*** ENTRIES SUPPLIED ***
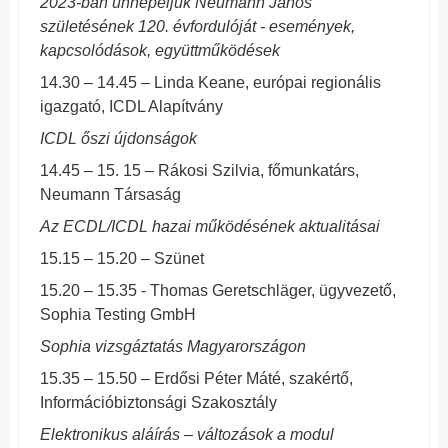
2023-ban ünnepeljük Neumann János
születésének 120. évfordulóját - események,
kapcsolódások, együttműködések
14.30 – 14.45 – Linda Keane, európai regionális
igazgató, ICDL Alapítvány
ICDL őszi újdonságok
14.45 – 15. 15 – Rákosi Szilvia, főmunkatárs,
Neumann Társaság
Az ECDL/ICDL hazai működésének aktualitásai
15.15 – 15.20 – Szünet
15.20
– 15.35 - Thomas Geretschläger, ügyvezető,
Sophia Testing GmbH
Sophia vizsgáztatás Magyarországon
15.35 – 15.50 – Erdősi Péter Máté, szakértő,
Információbiztonsági Szakosztály
Elektronikus aláírás – változások a modul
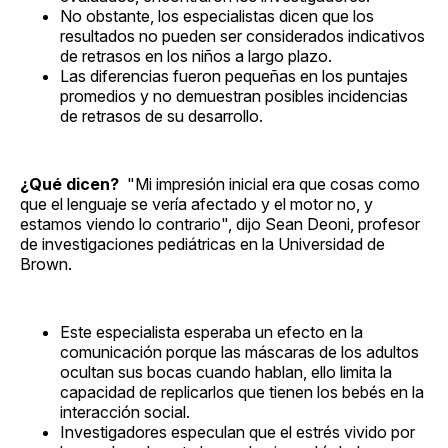
No obstante, los especialistas dicen que los
resultados no pueden ser considerados indicativos
de retrasos en los niños a largo plazo.
Las diferencias fueron pequeñas en los puntajes
promedios y no demuestran posibles incidencias
de retrasos de su desarrollo.
¿Qué dicen?
"Mi impresión inicial era que cosas como
que el lenguaje se vería afectado y el motor no, y
estamos viendo lo contrario", dijo Sean Deoni, profesor
de investigaciones pediátricas en la Universidad de
Brown.
Este especialista esperaba un efecto en la
comunicación porque las máscaras de los adultos
ocultan sus bocas cuando hablan, ello limita la
capacidad de replicarlos que tienen los bebés en la
interacción social.
Investigadores especulan que el estrés vivido por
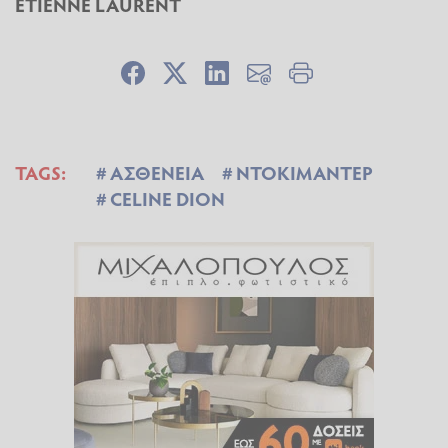
ETIENNE LAURENT
TAGS:
ΑΣΘΕΝΕΙΑ
ΝΤΟΚΙΜΑΝΤΕΡ
CELINE DION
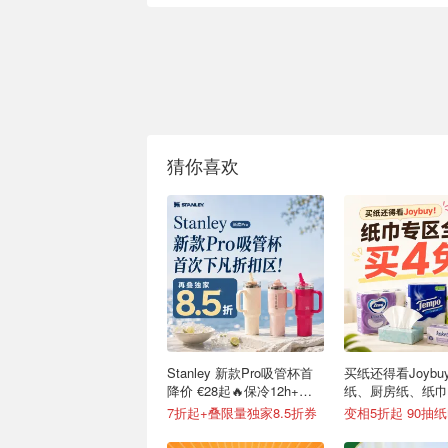
猜你喜欢
Stanley 新款Pro吸管杯首
买纸还得看Joybu
降价 €28起🔥保冷12h+，
纸、厨房纸、纸巾
便携不漏水
7折起+叠限量独家8.5折券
*** End of ENTRIES SUPPLIED ***
#### EXERCISE DESCRIPTION:
Scan the material above for the string "retrasos". Return each line where it occurs.

#### SOLUTION TO THE EXERCISE:
de retrasos en los niños a largo plazo.
de retrasos de su desarrollo.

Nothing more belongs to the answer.